• Stated problem:
Output every entry below as a Markdown table with two columns, Row and Entry. Number each line and leave out any blank lines.

══ Material for this exercise

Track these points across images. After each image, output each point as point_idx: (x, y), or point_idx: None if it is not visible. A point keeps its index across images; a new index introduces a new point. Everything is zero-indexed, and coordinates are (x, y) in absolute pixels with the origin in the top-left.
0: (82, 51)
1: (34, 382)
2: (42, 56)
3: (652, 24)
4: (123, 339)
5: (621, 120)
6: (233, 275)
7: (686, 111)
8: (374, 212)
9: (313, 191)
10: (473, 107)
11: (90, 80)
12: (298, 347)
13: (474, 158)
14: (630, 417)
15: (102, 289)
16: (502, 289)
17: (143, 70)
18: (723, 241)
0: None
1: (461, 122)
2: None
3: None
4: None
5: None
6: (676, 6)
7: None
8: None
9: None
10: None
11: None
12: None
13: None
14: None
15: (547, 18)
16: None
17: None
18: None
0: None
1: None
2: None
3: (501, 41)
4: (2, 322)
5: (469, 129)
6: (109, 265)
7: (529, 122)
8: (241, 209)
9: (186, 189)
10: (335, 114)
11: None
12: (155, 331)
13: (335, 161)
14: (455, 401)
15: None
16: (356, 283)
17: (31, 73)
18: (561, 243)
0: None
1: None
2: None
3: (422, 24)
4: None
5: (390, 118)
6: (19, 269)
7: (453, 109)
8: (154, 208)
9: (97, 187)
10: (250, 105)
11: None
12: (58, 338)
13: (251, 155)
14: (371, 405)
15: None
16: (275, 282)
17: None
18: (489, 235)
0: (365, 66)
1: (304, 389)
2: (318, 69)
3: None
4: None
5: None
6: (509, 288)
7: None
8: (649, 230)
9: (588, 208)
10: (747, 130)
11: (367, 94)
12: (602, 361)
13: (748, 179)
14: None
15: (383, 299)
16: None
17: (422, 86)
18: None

════

• Task result:
| Row | Entry |
|---|---|
| 1 | Track these points across images. After each image, output each point as point_idx: (x, y), or point_idx: None if it is not visible. A point keeps its index across images; a new index introduces a new point. Everything is zero-indexed, and coordinates are (x, y) in absolute pixels with the origin in the top-left. |
| 2 | 0: (82, 51) |
| 3 | 1: (34, 382) |
| 4 | 2: (42, 56) |
| 5 | 3: (652, 24) |
| 6 | 4: (123, 339) |
| 7 | 5: (621, 120) |
| 8 | 6: (233, 275) |
| 9 | 7: (686, 111) |
| 10 | 8: (374, 212) |
| 11 | 9: (313, 191) |
| 12 | 10: (473, 107) |
| 13 | 11: (90, 80) |
| 14 | 12: (298, 347) |
| 15 | 13: (474, 158) |
| 16 | 14: (630, 417) |
| 17 | 15: (102, 289) |
| 18 | 16: (502, 289) |
| 19 | 17: (143, 70) |
| 20 | 18: (723, 241) |
| 21 | 0: None |
| 22 | 1: (461, 122) |
| 23 | 2: None |
| 24 | 3: None |
| 25 | 4: None |
| 26 | 5: None |
| 27 | 6: (676, 6) |
| 28 | 7: None |
| 29 | 8: None |
| 30 | 9: None |
| 31 | 10: None |
| 32 | 11: None |
| 33 | 12: None |
| 34 | 13: None |
| 35 | 14: None |
| 36 | 15: (547, 18) |
| 37 | 16: None |
| 38 | 17: None |
| 39 | 18: None |
| 40 | 0: None |
| 41 | 1: None |
| 42 | 2: None |
| 43 | 3: (501, 41) |
| 44 | 4: (2, 322) |
| 45 | 5: (469, 129) |
| 46 | 6: (109, 265) |
| 47 | 7: (529, 122) |
| 48 | 8: (241, 209) |
| 49 | 9: (186, 189) |
| 50 | 10: (335, 114) |
| 51 | 11: None |
| 52 | 12: (155, 331) |
| 53 | 13: (335, 161) |
| 54 | 14: (455, 401) |
| 55 | 15: None |
| 56 | 16: (356, 283) |
| 57 | 17: (31, 73) |
| 58 | 18: (561, 243) |
| 59 | 0: None |
| 60 | 1: None |
| 61 | 2: None |
| 62 | 3: (422, 24) |
| 63 | 4: None |
| 64 | 5: (390, 118) |
| 65 | 6: (19, 269) |
| 66 | 7: (453, 109) |
| 67 | 8: (154, 208) |
| 68 | 9: (97, 187) |
| 69 | 10: (250, 105) |
| 70 | 11: None |
| 71 | 12: (58, 338) |
| 72 | 13: (251, 155) |
| 73 | 14: (371, 405) |
| 74 | 15: None |
| 75 | 16: (275, 282) |
| 76 | 17: None |
| 77 | 18: (489, 235) |
| 78 | 0: (365, 66) |
| 79 | 1: (304, 389) |
| 80 | 2: (318, 69) |
| 81 | 3: None |
| 82 | 4: None |
| 83 | 5: None |
| 84 | 6: (509, 288) |
| 85 | 7: None |
| 86 | 8: (649, 230) |
| 87 | 9: (588, 208) |
| 88 | 10: (747, 130) |
| 89 | 11: (367, 94) |
| 90 | 12: (602, 361) |
| 91 | 13: (748, 179) |
| 92 | 14: None |
| 93 | 15: (383, 299) |
| 94 | 16: None |
| 95 | 17: (422, 86) |
| 96 | 18: None |